Fort Worth — While The Cliburn is the home of all things piano, their concert series presents other instrumentalists. So it was on Thursday evening when The Cliburn at the Kimbell series presented cellist Camille Thomas with pianist Roman Rabinovich. While Thomas did an exceptional job overall, Rabinovich was the most impressive — perhaps it was something in the Cliburn air.
At the Kimbell Art Museum, the pair opened with Beethoven’s Seven Variations in E-flat major for cello and piano. Beethoven wrote three sets of variations for cello and piano, two of which were based on themes from Mozart. This set is based on “Bei Männern welche Liebe fühlen” from the first act of Mozart’s opera The Magic Flute. Beethoven loved to write variations and Mozart’s simple and folk-like theme is perfect for this use. Also, this piece is a very good opener because it starts with a single isolated and assertive E-flat major chord, which acted as an introductory gesture to the program as well as the piece. Intended or not, “hello!” is what immediately comes to mind.
Rabinovich immediately established his bonafides not only as a pianist but as a superb collaborative pianist as well. He could grace any Cliburn event. On the other hand, Thomas got off to a rocky start. For one thing, it sounded like her bow needed some rosin as a number of notes slipped and some low passages sounded scratchy. These peccadillos continued to appear sporadically throughout the first half of the concert.
As to the Beethoven, there was no doubting her passion, virtuosity and musicianship — but this early work by Beethoven, which was designed for salon purposes, could have benefited from a little less aggressive and late-Romantic approach.
The first half ended with Brahms’ Sonata No. 1 for Cello and Piano in E minor, Op. 38. Thomas proudly introduced us to her new Stradivarius cello, furnished courtesy of the Nippon Music Foundation, and the Brahms showed off its abilities much better than the Beethoven. Her work on the C string was remarkable for its deep resonance. In general, her performance was excellent and musically adept, although she tended to exaggerate the rubato and achieved top volume way too soon. To her credit, she used a wide range of vibrato to color the music in a most effective manner.
The second movement was the highlight. The pair achieved a marvelous Brahmsian waltz feel that could have easily been included as an instrumental addition to his Op. 52, Liebeslieder Walzer.
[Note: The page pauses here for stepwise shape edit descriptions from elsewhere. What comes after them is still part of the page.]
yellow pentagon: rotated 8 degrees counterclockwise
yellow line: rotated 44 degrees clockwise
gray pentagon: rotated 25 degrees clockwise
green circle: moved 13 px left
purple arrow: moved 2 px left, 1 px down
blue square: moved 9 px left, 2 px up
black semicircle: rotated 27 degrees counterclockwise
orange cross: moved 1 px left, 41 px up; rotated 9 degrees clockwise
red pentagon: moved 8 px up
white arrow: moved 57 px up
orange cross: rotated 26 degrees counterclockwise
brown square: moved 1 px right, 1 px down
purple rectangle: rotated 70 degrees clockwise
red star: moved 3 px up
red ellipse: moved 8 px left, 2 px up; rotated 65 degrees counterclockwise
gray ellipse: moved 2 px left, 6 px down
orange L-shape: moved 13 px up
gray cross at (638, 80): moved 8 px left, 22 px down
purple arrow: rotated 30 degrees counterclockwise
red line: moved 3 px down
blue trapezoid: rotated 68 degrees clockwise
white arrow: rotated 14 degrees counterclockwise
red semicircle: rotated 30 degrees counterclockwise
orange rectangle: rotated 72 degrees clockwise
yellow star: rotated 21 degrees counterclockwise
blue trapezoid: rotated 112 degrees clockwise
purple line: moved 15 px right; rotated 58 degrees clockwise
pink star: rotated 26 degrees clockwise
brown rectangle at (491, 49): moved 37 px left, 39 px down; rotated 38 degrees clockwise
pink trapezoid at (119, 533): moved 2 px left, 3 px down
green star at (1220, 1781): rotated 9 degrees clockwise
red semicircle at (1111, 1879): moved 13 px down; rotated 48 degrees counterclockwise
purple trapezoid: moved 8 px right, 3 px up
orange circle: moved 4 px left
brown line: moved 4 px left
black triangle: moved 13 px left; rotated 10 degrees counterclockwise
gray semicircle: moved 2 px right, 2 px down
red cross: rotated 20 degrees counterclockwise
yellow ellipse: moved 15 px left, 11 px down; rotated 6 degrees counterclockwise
Rabinovich was enjoyable to watch as he displayed some showy, but effective, unusual fingerings.
If the second movement was a pure dose of Brahms, Thomas’ approach to the last movement was more like a spoonful of Bartók. She even delivered a bow slap and bottomed out an occasional string.
The second half opened with something quite extraordinary. Thomas announced that they would start with a section for cello and piano extracted from Olivier Messiaen’s remarkable Quatuor pour la fin du temps (Quartet for the End of Time). He wrote it in 1941 while he was incarcerated in a German prisoner of war camp. It is a collection of eight related pieces that he wrote for the instruments that were available: violin, clarinet, cello and piano.
The fifth movement, Louange à l'Éternité de Jésus (Praise to the Eternity of Jesus) is for cello and piano, which the composer adapted from an earlier work for six Ondes Martenots (an early electronic keyboard instrument that created a trebling and wavy sound similar to that of a theremin). Thus, in this incarnation, as a series of plodding solemn chords in the piano under an extended mournful solo cello line, the whole concept is completely different.
This rarely heard piece was the highlight of the concert. Thomas asked that the audience refrain from applause afterwards so that it could act as an introduction to the Franck sonata that followed. While this sounded like a quirky request, the effect was magical.
Franck’s Sonata in A major was originally written for violin and piano, and still works best in that incarnation as far as I am concerned, but its magnificence has tempted other instruments to adopt it for their own. Of these transcriptions, the version for cello is the most effective. But it has even been played in arrangements for the tuba, saxophone, organ and two pianos — among a variety of others.
Thomas was superb but Rabinovich stole the show. Of course, this is hardly fair considering that the piano part is notoriously difficult. It presents a formidable challenge to even the greatest pianists. Thus, the performance of the piano part is of special interest every time the sonata is played.
Perhaps this is a specialty of Rabinovich’s, but his performance was absolutely stunning and the best of a myriad of performances of this much-loved sonata that I have heard in a lifetime of concert-going. His technical mastery was remarkable, but his ease of playing it was even more astonishing. Further, I heard things played so differently throughout, such his joyful staccato attack to the treble chords on the last beat of three measures near the end, that he sent me scurrying back to pore over the score.